On sait, en entrant dans Polisse, que le sujet est âpre et rêche.
On craint même les scènes difficiles, déstabilisantes.
L'aspect catalogue des cas présentés vient vite amoindrir l'impact. Tout est passé en revue avec application : il y a l'inceste du père, de la mère, du prof, il y a le problème avec l'arabe, le noir, l'asiatique et le roumain et enfin et surtout le père qui a des relations et qui se sait intouchable.
L'aspect un brin lénifiant de cette déclinaison a tendance à créer une distance entre l'objet (le film) et le sujet (moi). Car je ne suis paradoxalement jamais surpris.

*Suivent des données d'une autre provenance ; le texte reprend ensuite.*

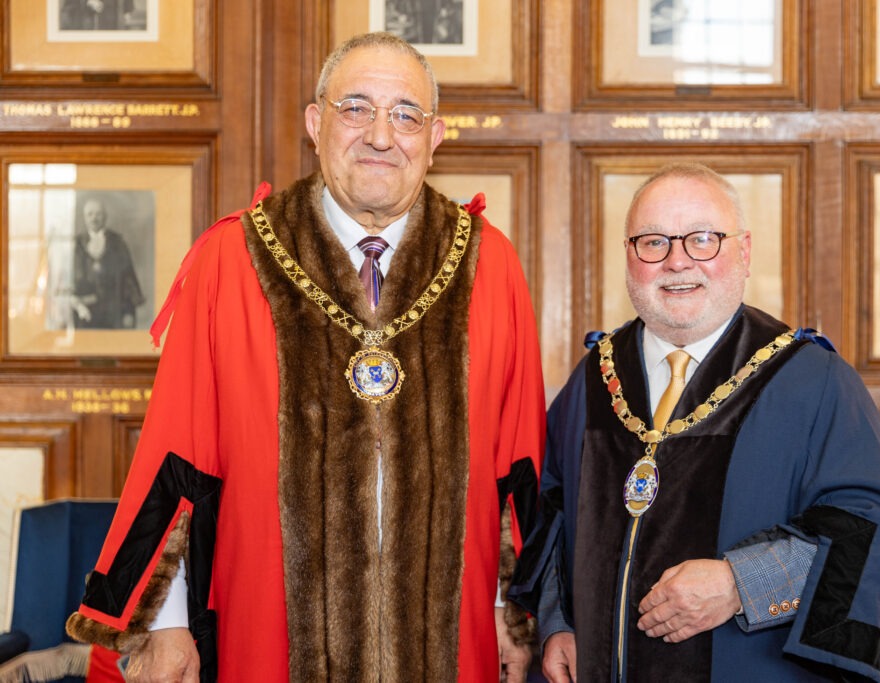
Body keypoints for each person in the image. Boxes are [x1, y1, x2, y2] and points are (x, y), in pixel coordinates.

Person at [65, 31, 546, 683]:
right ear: (316, 124)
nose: (381, 135)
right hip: (272, 631)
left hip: (446, 632)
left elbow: (512, 463)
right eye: (356, 108)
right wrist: (167, 621)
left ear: (435, 138)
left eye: (406, 114)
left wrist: (506, 610)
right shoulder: (233, 260)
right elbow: (177, 453)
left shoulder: (491, 265)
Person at [509, 162, 880, 682]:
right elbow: (551, 515)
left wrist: (740, 584)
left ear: (743, 252)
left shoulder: (812, 381)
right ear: (630, 257)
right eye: (653, 242)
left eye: (703, 240)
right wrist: (558, 623)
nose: (678, 262)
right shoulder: (595, 379)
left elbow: (870, 528)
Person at [70, 196, 145, 330]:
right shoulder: (76, 244)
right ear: (84, 217)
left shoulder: (117, 243)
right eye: (90, 214)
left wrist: (128, 312)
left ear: (105, 217)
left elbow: (128, 278)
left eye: (98, 214)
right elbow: (69, 279)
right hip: (84, 313)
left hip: (113, 311)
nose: (94, 218)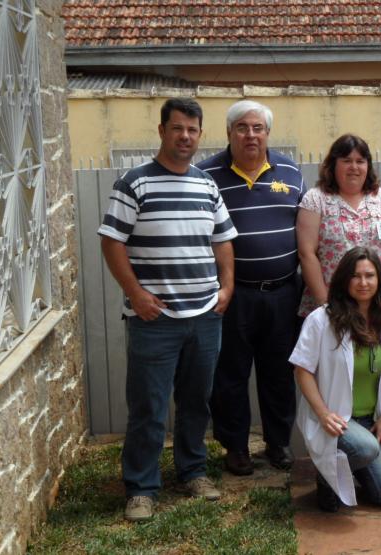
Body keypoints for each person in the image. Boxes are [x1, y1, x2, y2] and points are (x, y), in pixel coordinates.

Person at [98, 98, 237, 521]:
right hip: (153, 319)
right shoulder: (134, 183)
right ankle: (141, 487)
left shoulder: (205, 184)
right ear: (162, 131)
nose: (185, 137)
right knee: (149, 406)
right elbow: (111, 241)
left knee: (196, 401)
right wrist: (135, 294)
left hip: (204, 315)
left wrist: (227, 287)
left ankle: (192, 471)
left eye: (193, 130)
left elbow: (222, 239)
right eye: (177, 128)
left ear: (200, 134)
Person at [197, 101, 305, 473]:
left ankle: (278, 444)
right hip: (232, 294)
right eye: (242, 127)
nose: (251, 135)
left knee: (279, 374)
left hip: (283, 293)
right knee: (230, 375)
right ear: (229, 133)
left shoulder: (290, 172)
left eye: (258, 128)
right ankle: (236, 447)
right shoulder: (205, 174)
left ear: (268, 133)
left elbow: (305, 230)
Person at [290, 247, 381, 512]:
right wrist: (323, 414)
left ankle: (347, 468)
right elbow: (302, 370)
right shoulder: (321, 320)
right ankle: (328, 478)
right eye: (356, 276)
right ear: (344, 279)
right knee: (365, 448)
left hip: (372, 421)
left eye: (370, 276)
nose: (363, 283)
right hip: (336, 419)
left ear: (380, 280)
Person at [297, 134, 381, 318]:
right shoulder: (315, 200)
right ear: (333, 164)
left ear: (368, 165)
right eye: (347, 160)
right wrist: (325, 305)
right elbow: (306, 253)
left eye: (360, 161)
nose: (354, 167)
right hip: (333, 306)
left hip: (379, 306)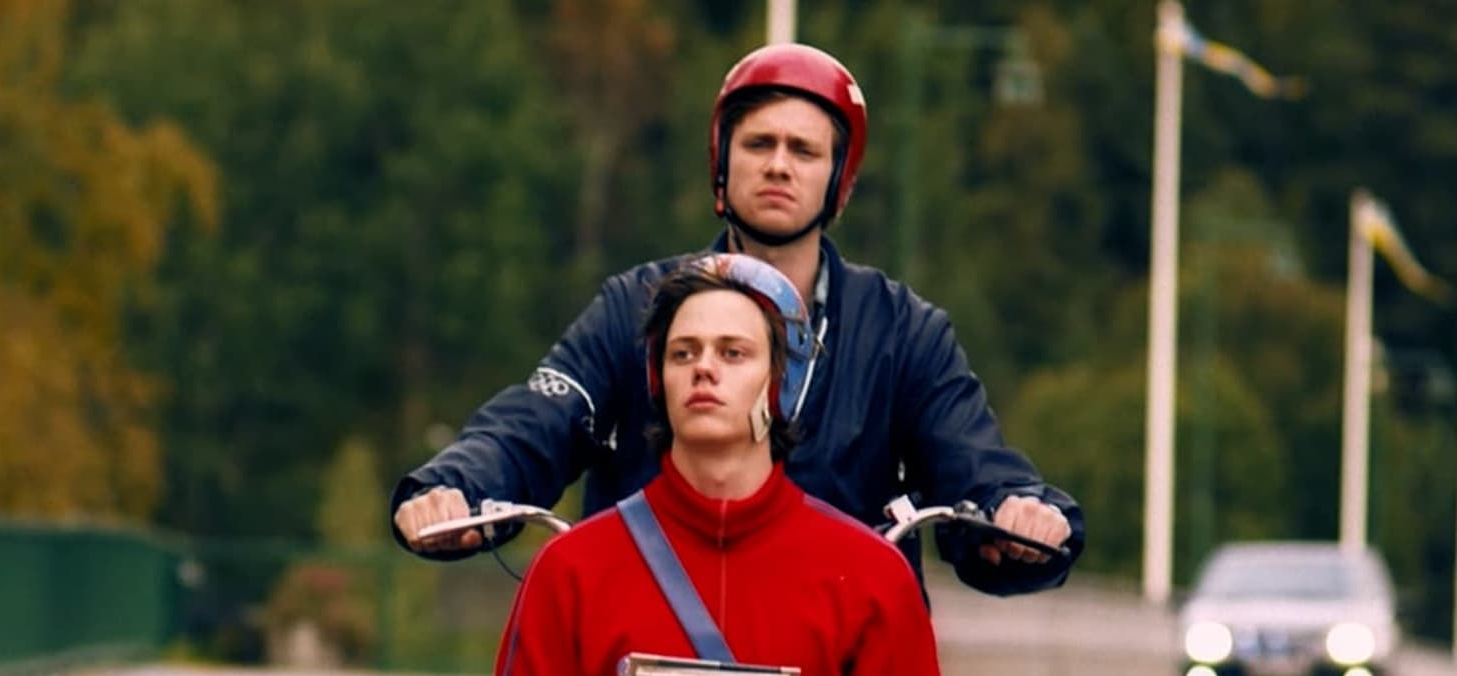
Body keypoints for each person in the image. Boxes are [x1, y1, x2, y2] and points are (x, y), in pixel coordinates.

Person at [392, 42, 1083, 597]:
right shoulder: (636, 306)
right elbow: (538, 418)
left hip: (834, 633)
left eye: (804, 150)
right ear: (721, 160)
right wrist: (460, 485)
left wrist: (1016, 510)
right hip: (647, 625)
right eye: (758, 144)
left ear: (839, 178)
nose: (779, 165)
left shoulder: (903, 331)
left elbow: (972, 460)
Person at [493, 255, 940, 675]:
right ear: (658, 381)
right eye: (682, 353)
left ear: (780, 382)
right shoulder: (569, 572)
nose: (703, 368)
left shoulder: (872, 578)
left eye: (732, 353)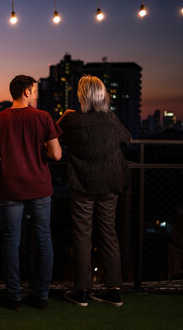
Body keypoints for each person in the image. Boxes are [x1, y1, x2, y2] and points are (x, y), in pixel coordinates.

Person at [0, 75, 62, 310]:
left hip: (12, 188)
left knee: (11, 241)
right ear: (27, 92)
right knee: (44, 241)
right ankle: (41, 296)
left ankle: (14, 296)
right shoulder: (44, 117)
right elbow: (57, 155)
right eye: (35, 90)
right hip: (39, 186)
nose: (36, 94)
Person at [58, 75, 131, 307]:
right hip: (110, 184)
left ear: (81, 95)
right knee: (108, 233)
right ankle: (115, 290)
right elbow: (127, 139)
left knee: (82, 235)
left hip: (83, 184)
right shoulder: (111, 119)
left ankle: (82, 292)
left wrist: (66, 114)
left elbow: (53, 134)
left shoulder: (72, 120)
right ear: (102, 95)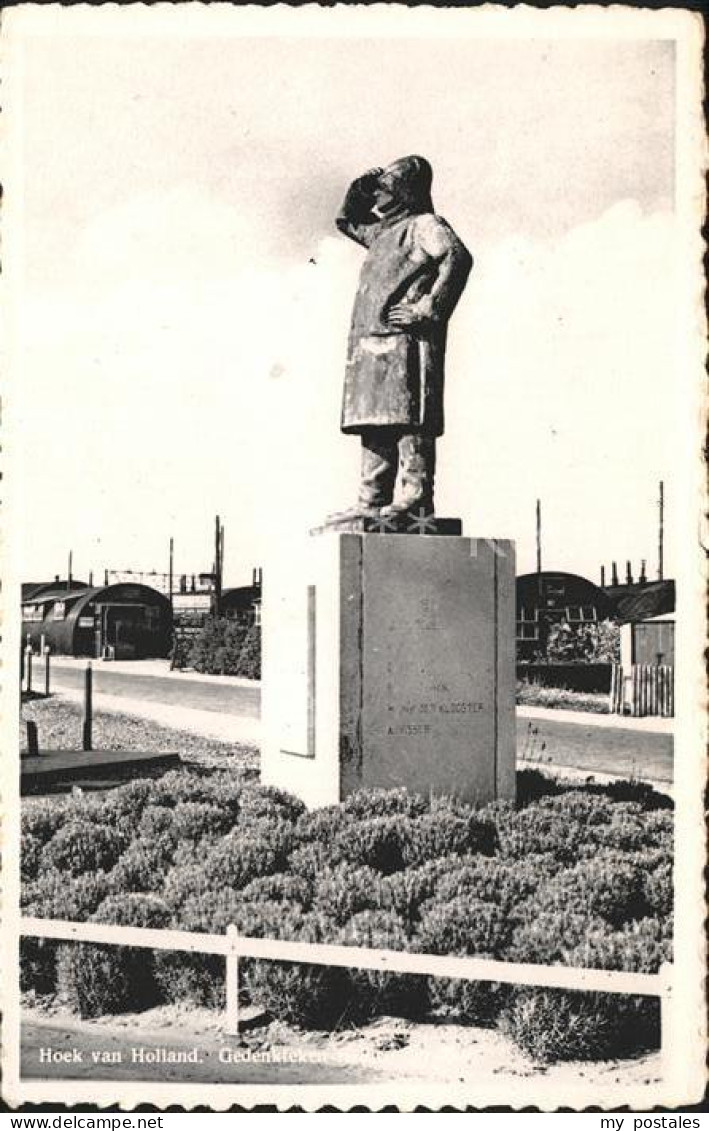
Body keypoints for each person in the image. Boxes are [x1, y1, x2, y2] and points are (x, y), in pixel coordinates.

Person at [334, 155, 472, 520]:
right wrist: (358, 190)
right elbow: (348, 221)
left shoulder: (424, 225)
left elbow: (457, 258)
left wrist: (429, 307)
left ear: (403, 192)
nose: (377, 197)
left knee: (409, 418)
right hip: (370, 344)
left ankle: (415, 496)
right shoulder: (382, 233)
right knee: (373, 420)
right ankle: (372, 499)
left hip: (405, 339)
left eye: (383, 190)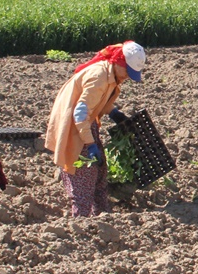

Le propre de tous les grands films qui m'ont bouleversés (et ils sont nombreux) est qu'ils sont parvenus à me "transporter" au sens littéral du terme, c'est-à-dire qu'ils m'ont emmené en un endroit que je ne connaissais pas, que je ne soupçonnais pas. Ils m'ont placé dans un état émotionnel inédit, que la "vraie vie" ne m'avait jamais proposé, et c'est en ce sens très précis que je leur reconnais cette grandeur.
C'est aussi pour ça que je pense que l'art en général est non seulement essentiel à l'homme mais qu'il est aussi bien plus importants que tant de choses pragmatiques, sérieuses et encrés dans une réalité avec lesquelles l'époque nous bassine et qui nous est présentée comme horizon indépassable.
Merde, je fais des grandes phrases et je m'égare. Je ne parlais que de Polisse, morbleu!
Toujours est-il que je n'ai senti aucune trace de ce transport dans le film dont la multitude des (parfois petits) défauts empêchent le décollage vers cet ailleurs.
La scène de la séparation entre la mère et l'enfant avait un fort potentiel émotionnel (même si assez facile cinématographiquement parlant) mais dilue son effet par sa façon appuyée d'étirer le moment le plus longtemps possible.
C'est aussi cette scène finale qui, de part sa maladresse étonnante (le parallèle pataud chute / réception –et depuis quand passe-t-on un concours de gymnastique à la rentrée, d'ailleurs ? - Vous voyez, je pinaille, je vous dis !) m'a laissé froid comme une plaque de marbre.
Il n'y a d'ailleurs pas que le final qui tombe à plat (pouf pouf).
L'introduction, par l'emploi du générique de l'île aux enfants, oscille entre l'incongru et le grotesque.
Ne soyez pas tristes pour moi. Si la béatitude collective m'est désormais interdite, je la compense bien largement avec mes petits plaisirs classiques et historiques.
Mais je continuerai indéfiniment à essayer.
Bernie, j'ai commencé avec toi, alors je vais finir de même: ces œuvres un peu préfabriquées ont tendance à me faire sortir les griffes et me rendre légèrement antisocial.